Policjanci ustalili, że 69-letnia mieszkanka Mielca, kierując rowerem, poruszała się chodnikiem wzdłuż ul. Dąbrówki w Mielcu. W pewnym momencie kobieta straciła panowanie nad pojazdem, w wyniku czego zjechała z chodnika i uderzyła w bok jadącego jezdnią autobusu miejskiego. Za kierownicą autobusu znajdował się 59-letni mieszkaniec powiatu mieleckiego. Uczestnicy zdarzenia byli trzeźwi.
Na szczęście, nikt nie doznał obrażeń ciała.
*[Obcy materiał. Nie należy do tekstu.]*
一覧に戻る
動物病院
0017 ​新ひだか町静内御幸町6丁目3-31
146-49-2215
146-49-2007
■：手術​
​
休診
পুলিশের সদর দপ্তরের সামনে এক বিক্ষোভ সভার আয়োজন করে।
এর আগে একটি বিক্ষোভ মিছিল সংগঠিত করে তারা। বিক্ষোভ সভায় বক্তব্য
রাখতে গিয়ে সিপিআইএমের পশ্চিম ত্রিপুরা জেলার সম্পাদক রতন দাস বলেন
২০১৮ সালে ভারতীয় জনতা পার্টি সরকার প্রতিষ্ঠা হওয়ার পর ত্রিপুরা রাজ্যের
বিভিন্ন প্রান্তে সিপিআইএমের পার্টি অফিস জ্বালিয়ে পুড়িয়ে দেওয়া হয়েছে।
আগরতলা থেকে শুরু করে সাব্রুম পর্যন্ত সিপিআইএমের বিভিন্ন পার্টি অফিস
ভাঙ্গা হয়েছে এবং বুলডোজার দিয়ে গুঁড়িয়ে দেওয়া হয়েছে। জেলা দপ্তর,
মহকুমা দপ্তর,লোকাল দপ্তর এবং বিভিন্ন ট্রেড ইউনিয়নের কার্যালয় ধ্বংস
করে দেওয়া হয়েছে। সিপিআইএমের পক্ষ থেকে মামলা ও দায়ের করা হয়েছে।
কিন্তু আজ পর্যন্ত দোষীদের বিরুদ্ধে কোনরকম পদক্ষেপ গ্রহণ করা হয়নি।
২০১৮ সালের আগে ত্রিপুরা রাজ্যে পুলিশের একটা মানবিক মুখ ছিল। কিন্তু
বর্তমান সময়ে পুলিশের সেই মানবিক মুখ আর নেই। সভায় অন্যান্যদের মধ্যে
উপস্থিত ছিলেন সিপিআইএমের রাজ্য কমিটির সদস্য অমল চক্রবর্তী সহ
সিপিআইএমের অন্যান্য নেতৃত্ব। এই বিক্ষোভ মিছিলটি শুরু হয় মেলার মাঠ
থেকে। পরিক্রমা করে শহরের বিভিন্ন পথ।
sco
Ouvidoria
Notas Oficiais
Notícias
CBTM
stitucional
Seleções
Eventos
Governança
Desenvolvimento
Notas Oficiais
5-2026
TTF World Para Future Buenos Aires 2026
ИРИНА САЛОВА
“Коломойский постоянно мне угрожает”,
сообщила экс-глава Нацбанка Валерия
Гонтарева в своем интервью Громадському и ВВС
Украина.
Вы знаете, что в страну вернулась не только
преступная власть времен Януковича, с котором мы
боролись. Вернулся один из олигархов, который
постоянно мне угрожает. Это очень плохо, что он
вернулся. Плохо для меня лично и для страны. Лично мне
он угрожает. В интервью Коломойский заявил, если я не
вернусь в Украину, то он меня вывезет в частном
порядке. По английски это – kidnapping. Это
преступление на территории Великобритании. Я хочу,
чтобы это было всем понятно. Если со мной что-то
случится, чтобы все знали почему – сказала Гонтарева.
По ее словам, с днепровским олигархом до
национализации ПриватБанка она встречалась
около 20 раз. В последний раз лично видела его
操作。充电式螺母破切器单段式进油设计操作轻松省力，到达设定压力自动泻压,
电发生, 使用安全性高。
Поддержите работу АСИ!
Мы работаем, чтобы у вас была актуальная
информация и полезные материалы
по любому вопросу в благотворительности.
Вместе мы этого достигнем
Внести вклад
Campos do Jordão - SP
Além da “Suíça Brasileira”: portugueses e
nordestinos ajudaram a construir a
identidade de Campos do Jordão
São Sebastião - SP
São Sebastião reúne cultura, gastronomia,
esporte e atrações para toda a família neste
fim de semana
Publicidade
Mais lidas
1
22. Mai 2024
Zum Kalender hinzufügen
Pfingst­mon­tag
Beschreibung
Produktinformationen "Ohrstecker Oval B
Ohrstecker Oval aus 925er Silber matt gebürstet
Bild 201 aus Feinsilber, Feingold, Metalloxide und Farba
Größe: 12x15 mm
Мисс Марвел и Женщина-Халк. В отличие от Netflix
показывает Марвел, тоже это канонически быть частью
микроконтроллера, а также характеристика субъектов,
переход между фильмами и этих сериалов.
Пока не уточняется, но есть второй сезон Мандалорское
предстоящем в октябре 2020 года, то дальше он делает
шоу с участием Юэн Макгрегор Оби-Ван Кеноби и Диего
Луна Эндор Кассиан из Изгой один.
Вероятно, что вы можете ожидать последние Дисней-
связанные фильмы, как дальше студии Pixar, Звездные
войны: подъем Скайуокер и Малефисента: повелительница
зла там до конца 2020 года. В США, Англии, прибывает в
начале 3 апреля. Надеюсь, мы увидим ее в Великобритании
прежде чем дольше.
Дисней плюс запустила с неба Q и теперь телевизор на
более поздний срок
Incydent został zakwalifikowany jako kolizja drogowa.
To zdarzenie, choć skończyło się tylko na strachu, powinno być głośnym sygnałem ostrzegawczym dla wszystkich pieszych i rowerzystów.
Apelujemy o rozwagę i bezwzględne przestrzeganie przepisów.
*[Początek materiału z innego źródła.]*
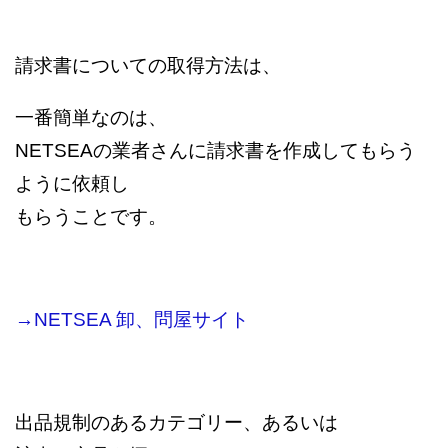
請求書についての取得方法は、
一番簡単なのは、
NETSEAの業者さんに請求書を作成してもらう
ように依頼し
もらうことです。
→NETSEA 卸、問屋サイト
出品規制のあるカテゴリー、あるいは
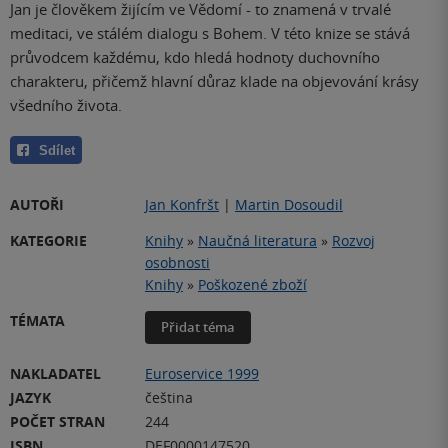
Jan je člověkem žijícím ve Vědomí - to znamená v trvalé
meditaci, ve stálém dialogu s Bohem. V této knize se stává
průvodcem každému, kdo hledá hodnoty duchovního
charakteru, přičemž hlavní důraz klade na objevování krásy
všedního života.
Sdílet
AUTOŘI
Jan Konfršt
|
Martin Dosoudil
KATEGORIE
Knihy
»
Naučná literatura
»
Rozvoj
osobnosti
Knihy
»
Poškozené zboží
TÉMATA
Přidat téma
NAKLADATEL
Euroservice 1999
JAZYK
čeština
POČET STRAN
244
ISBN
DEF0000147520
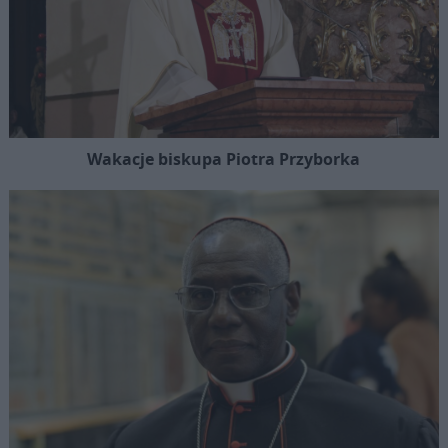
Wakacje biskupa Piotra Przyborka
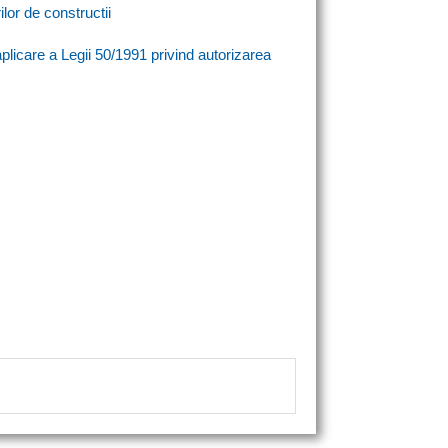
lor de constructii
icare a Legii 50/1991 privind autorizarea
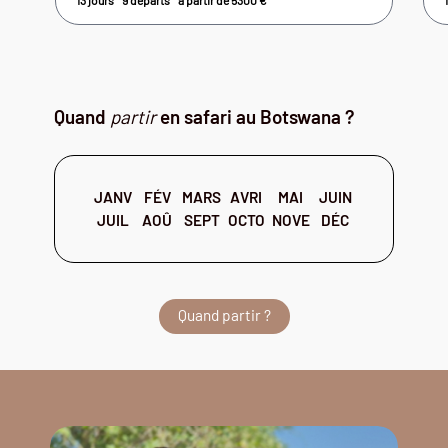
13 jours
9 départs
à partir de
5300
€
Quand
partir
en safari au Botswana ?
JANV
FÉV
MARS
AVRI
MAI
JUIN
JUIL
AOÛ
SEPT
OCTO
NOVE
DÉC
Quand partir ?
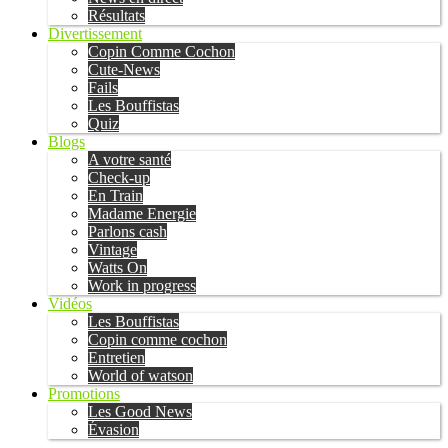
Résultats
Divertissement
Copin Comme Cochon
Cute-News
Fails
Les Bouffistas
Quiz
Blogs
A votre santé
Check-up
En Train
Madame Energie
Parlons cash
Vintage
Watts On
Work in progress
Vidéos
Les Bouffistas
Copin comme cochon
Entretien
World of watson
Promotions
Les Good News
Évasion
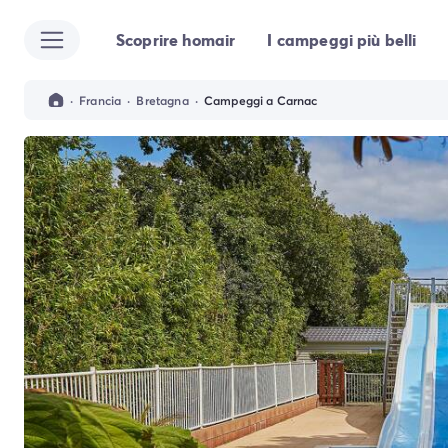
Scoprire homair
I campeggi più belli
Tutte le destinazioni
Campeggio Italia
Campeggio Abruzzo
·
Francia
·
Bretagna
·
Campeggi a Carnac
Campeggio Emilia Romagna
Campeggio Cesenatico
Campeggio Ravenna
Campeggio Riccione
Campeggio Rimini
Campeggio Lazio
Campeggio Roma
Campeggio Lombardia
Campeggio Lago di Garda
Campeggio Cisano di Bardolino
Campeggio Peschiera Del Garda
Campeggio Riva del Garda
Campeggio San Felice del Benaco
Campeggio Lago Maggiore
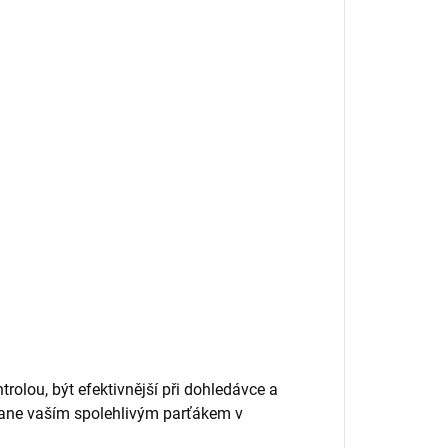
trolou, být efektivnější při dohledávce a
stane vaším spolehlivým parťákem v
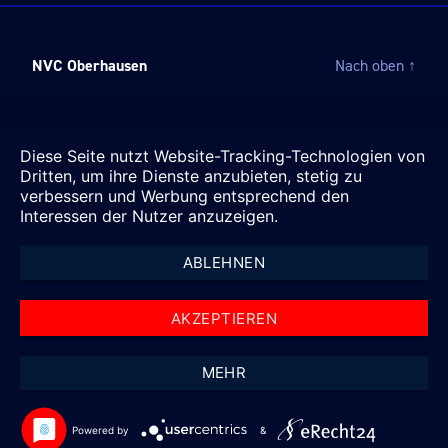
NVC Oberhausen
Nach oben
↑
Diese Seite nutzt Website-Tracking-Technologien von
Dritten, um ihre Dienste anzubieten, stetig zu
verbessern und Werbung entsprechend den
Interessen der Nutzer anzuzeigen.
ABLEHNEN
AKZEPTIEREN
MEHR
Powered by
&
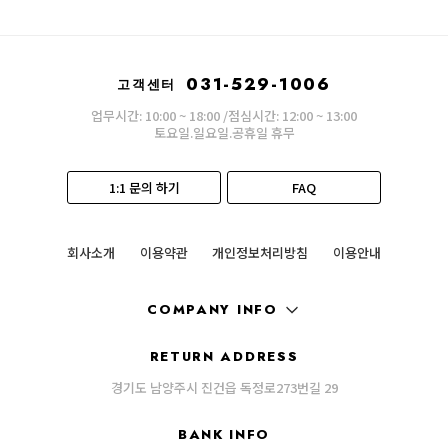
031-529-1006
고객센터
업무시간: 10:00 ~ 18:00 /점심시간: 12:00 ~ 13:00
토요일.일요일.공휴일 휴무
1:1 문의 하기
FAQ
회사소개
이용약관
개인정보처리방침
이용안내
COMPANY INFO
RETURN ADDRESS
경기도 남양주시 진건읍 독정로273번길 29
BANK INFO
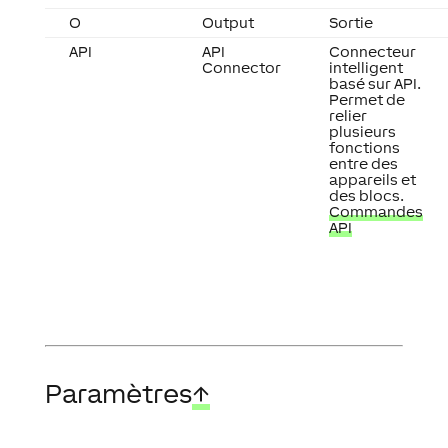
O
Output
Sortie
API
API
Connecteur
Connector
intelligent
basé sur API.
Permet de
relier
plusieurs
fonctions
entre des
appareils et
des blocs.
Commandes
API
Paramètres
↑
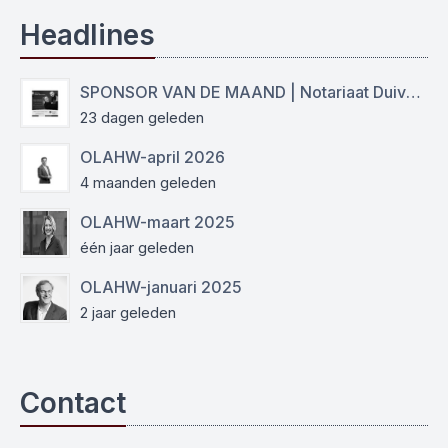
Headlines
SPONSOR VAN DE MAAND | Notariaat Duiven Westervoort
23 dagen geleden
OLAHW-april 2026
4 maanden geleden
OLAHW-maart 2025
één jaar geleden
OLAHW-januari 2025
2 jaar geleden
Contact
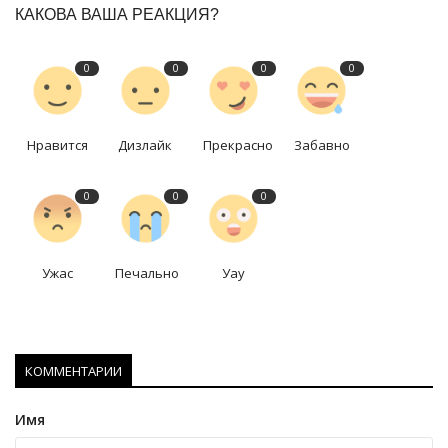
КАКОВА ВАША РЕАКЦИЯ?
0
0
0
0
Нравится
Дизлайк
Прекрасно
Забавно
0
0
0
Ужас
Печально
Уау
КОММЕНТАРИИ
Имя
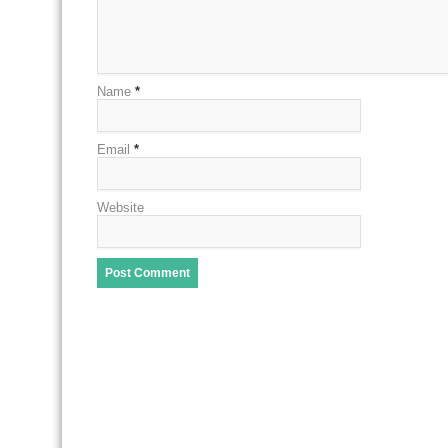
Name
*
Email
*
Website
Przypominamy, że niechronieni uczestnicy ruchu drogowego nie mają prawa wymuszać pierwszeństwa. Zgodnie z art. 26 Prawa o ruchu drogowym, kierujący pojazdem, zbliżając się do przejścia dla pieszych, jest obowiązany zachować szczególną ostrożność. Jednakże pieszy lub rowerzysta wjeżdżający/wchodzący bezpośrednio pod nadjeżdżający pojazd łamie prawo i naraża swoje życie.
Kierujący rowerem, poruszając się chodnikiem, jest zobowiązany do zachowania szczególnej ostrożności. Rowerzysta na chodniku jest gościem i musi ustępować miejsca pieszym. Wjeżdżanie z chodnika bezpośrednio na jezdnię, bez upewnienia się o możliwości bezpiecznego manewru, jest jednym z najczęstszych i najbardziej niebezpiecznych błędów.
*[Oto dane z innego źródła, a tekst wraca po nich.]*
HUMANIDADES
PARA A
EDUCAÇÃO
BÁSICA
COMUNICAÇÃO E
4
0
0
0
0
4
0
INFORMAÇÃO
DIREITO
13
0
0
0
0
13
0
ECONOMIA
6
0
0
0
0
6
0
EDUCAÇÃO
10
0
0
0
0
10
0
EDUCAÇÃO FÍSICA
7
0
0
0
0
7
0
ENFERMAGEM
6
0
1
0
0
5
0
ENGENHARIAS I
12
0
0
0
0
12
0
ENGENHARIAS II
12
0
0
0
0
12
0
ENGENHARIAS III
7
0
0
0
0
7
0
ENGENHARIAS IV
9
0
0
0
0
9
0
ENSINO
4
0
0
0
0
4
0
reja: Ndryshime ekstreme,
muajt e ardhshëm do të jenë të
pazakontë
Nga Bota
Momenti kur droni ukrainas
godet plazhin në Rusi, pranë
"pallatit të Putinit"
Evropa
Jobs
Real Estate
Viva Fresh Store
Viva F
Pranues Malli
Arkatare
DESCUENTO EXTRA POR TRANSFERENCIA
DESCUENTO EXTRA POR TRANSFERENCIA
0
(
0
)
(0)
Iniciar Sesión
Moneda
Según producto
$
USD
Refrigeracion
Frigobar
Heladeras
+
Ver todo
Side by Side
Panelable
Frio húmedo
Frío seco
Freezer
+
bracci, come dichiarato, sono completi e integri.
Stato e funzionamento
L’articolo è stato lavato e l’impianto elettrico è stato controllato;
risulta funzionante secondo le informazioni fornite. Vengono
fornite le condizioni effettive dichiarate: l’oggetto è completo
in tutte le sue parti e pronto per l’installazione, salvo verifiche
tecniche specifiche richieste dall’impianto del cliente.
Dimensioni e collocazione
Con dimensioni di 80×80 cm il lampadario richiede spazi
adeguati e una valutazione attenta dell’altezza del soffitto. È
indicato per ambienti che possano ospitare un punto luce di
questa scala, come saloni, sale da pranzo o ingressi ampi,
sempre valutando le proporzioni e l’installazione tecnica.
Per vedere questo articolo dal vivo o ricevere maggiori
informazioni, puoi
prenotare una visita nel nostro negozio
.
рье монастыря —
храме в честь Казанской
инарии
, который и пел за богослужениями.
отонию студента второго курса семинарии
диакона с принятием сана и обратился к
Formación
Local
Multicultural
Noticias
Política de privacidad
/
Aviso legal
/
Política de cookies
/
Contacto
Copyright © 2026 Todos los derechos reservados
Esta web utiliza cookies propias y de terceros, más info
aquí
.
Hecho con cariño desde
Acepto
Kilka kluczowych zasad dla rowerzystów:
1. Zsiadaj z roweru na przejściu dla pieszych – jeśli chcesz je przekroczyć jako pieszy.
2. Szczególna ostrożność na chodniku – prędkość zbliżona do tempa pieszego, pierwszeństwo pieszych.
3. Zasada ograniczonego zaufania – nigdy nie zakładaj, że kierowca cię widzi lub zdąży zahamować.
4. Właściwe oświetlenie – po zmroku jesteś widoczny tylko dzięki odblaskom i światłom.
Pamiętajmy, że w starciu z pojazdem, to zawsze rowerzysta lub pieszy poniosą najcięższe konsekwencje. Nasze bezpieczeństwo w dużej mierze leży w naszych własnych rękach.